В начале 1946 года Франк нашел человека, которому он смог довериться. Вместо супруги Бригитты и любовницы Лилли Грау собеседником его стал доктор Густав Гилберт, американский военный психолог, которому было поручено следить за умственным и психическим состоянием подсудимого. Гилберт вел дневник, куда заносил многочисленные беседы с Франком. Существенные отрывки из дневника он опубликовал после окончания процесса под заголовком «Нюрнбергский дневник» (Nuremberg Diary, 1947). Франк доверился психологу настолько, что решился обсуждать с ним множество занимавших его мысли тем, как личных, так и, скажем, профессиональных. Он рассказывал о жене и любовнице, о попытке самоубийства и обращении в католицизм, о фюрере («Можете вы себе представить, чтобы человек хладнокровно задумал все это?»). Он делился яркими снами, в том числе непонятными ему самому неистовыми сексуальными фантазиями, которые порой приводили к «ночному извержению» (так описывает этот момент доктор Гилберт). Гилберт в свой черед делился кое-какими полученными сведениями с другими участниками процесса: так, за обедом у Роберта Джексона он сообщил судье Биддлу, что среди подсудимых имеется три «гомо», в том числе Франк.
В рождественские каникулы доктор Гилберт нанес очередной визит в тесную камеру Франка. Экс-генерал-губернатор тщательно готовился защищать себя на суде и явно сокрушался о том, что в свое время не уничтожил дневники: теперь их весьма эффективно использовали обвинители.
– Так почему же вы их сохранили? – поинтересовался доктор Гилберт.
– Я слушал… ораторию Баха «Страсти по Матфею», – ответил американцу Франк. – Когда я услышал арию Христа, мне словно какой-то голос подсказал: «Как? Ты хочешь предстать перед врагами с лживой маской на лице? Но от Бога истину не спрячешь». Нет, истина должна выйти наружу, раз и навсегда.
Франк часто упоминал это монументальное произведение Баха и черпал утешение в том обещании прощения и милосердия, что звучало в «Страстях». Это побудило и меня сходить несколько раз на ораторию в Лондоне и в Нью-Йорке и даже прослушать ее в церкви Святого Фомы в Лейпциге, для которой Бах изначально ее написал. Я хотел понять, какие именно части оратории так действовали на Франка, в чем он находил утешение, когда сидел в своей камере. Самая известная ария – «Erbarme dich, Mein Gott, um meiner Zähren willen» («Смилуйся, Господи, ради рыдания моего»). Доктор Гилберт, вероятно, понимал, что Петр плачет над слабостью каждого человека и взывает от имени всего человечества, моля о милосердии к сокрушенной душе. Воспринимал ли эту мысль Баха Франк? Наверное, нет, иначе он выбрал бы какое-нибудь другое произведение. Десять лет тому назад в Берлине он выступал против самой идеи личных прав, а теперь искал прибежища в оратории, которая была прославлена именно потому, что утверждала право каждого человека на искупление и спасение.

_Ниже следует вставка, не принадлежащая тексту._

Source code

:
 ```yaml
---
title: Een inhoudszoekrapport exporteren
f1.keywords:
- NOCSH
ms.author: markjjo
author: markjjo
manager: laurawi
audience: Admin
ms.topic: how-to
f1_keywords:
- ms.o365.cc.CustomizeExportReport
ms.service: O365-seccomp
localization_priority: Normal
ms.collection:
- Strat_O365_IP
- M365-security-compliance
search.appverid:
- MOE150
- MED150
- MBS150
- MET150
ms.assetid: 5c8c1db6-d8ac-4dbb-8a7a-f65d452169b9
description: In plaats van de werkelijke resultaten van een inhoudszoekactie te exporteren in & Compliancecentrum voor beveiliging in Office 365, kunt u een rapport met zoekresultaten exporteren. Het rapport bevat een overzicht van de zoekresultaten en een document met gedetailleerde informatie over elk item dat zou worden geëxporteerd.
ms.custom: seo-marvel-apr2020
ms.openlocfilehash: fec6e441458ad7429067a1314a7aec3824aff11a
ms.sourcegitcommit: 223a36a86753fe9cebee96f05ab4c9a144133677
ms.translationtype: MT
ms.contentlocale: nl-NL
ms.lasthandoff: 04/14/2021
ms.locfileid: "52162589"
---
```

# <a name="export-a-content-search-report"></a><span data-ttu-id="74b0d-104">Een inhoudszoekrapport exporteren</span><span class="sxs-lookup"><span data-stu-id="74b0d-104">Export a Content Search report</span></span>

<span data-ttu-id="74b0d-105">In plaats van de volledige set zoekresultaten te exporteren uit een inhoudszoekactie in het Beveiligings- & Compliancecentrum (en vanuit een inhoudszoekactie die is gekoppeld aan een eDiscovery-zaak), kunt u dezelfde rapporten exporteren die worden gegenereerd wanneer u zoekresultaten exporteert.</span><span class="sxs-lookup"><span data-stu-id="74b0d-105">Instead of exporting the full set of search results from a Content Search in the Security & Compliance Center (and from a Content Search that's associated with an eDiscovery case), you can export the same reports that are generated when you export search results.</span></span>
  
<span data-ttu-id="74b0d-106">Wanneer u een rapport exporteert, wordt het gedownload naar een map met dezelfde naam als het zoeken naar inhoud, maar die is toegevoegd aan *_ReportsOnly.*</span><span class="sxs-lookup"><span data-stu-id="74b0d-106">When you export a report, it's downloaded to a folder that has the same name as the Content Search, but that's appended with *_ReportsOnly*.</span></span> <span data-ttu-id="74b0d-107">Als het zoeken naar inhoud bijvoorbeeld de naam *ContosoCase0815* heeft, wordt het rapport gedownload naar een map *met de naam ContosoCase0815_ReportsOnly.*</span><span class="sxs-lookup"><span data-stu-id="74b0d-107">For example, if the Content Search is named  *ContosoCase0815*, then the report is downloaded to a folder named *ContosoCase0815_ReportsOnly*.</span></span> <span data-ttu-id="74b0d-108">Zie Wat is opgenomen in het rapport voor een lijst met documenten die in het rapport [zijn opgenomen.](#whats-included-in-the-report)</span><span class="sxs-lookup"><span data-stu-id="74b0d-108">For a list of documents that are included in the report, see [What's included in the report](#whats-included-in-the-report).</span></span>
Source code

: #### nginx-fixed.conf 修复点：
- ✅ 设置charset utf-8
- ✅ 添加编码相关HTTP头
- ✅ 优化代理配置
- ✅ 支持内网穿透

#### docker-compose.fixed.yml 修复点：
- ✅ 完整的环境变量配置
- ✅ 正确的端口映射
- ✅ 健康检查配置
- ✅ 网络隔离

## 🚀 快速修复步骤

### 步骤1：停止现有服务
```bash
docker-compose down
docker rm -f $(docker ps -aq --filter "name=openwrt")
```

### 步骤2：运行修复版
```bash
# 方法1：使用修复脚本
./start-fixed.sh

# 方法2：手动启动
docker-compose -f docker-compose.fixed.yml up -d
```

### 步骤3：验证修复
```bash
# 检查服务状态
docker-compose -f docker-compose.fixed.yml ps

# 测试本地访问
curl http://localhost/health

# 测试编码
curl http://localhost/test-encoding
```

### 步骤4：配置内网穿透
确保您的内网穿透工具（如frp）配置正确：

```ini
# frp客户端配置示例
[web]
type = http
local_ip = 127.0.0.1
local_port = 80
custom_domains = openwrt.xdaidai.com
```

За несколько дней до суда Гилберт заговорил с Франком о его обращении в католицизм. Франк бормотал что-то о чувстве ответственности, о потребности быть искренним. Может быть, это всего лишь истерический симптом, реакция на чувство вины? Предположение психолога не нашло ответного отклика у Франка. Американский психолог обнаружил у своего пациента следы позитивного отношения к нацистскому режиму, однако к Гитлеру Франк проявлял скорее враждебность. В начале января адвокат Франка спросил, не поддерживает ли Ватикан обвинение и не лучше ли Франку выйти из Католической церкви. Обдумывая эту проблему, Франк сказал Гилберту:
– Я словно два разных человека. Есть я сам, Франк, который сидит здесь, – и другой Франк, один из нацистских руководителей.
Прикидывался он или говорил правду? Гилберт все еще сомневался.
– Иногда я пытаюсь понять, как Франк мог сотворить все это. Этот Франк смотрит на того Франка и говорит: «Ну ты и гад, Франк! Как ты мог делать такие вещи? Ты перестал контролировать свои эмоции, верно я говорю?»
Доктор Гилберт молчал и слушал.
– Вам, психологу, это должно быть интересно. Словно я не я, а два разных человека. Вот он я сам – и вот тот другой Франк, который выступал с нацистскими речами и которого теперь судят.
Гилберт по-прежнему не открывал рта. Чем меньше он говорил, тем больше раскрывался Франк.
– Это же удивительно, правда? – настаивал Франк, близкий к отчаянию.
Да, удивительно и шизофренично, размышлял про себя Гилберт, и несомненно рассчитано на то, чтобы спасти шею Франка от веревки.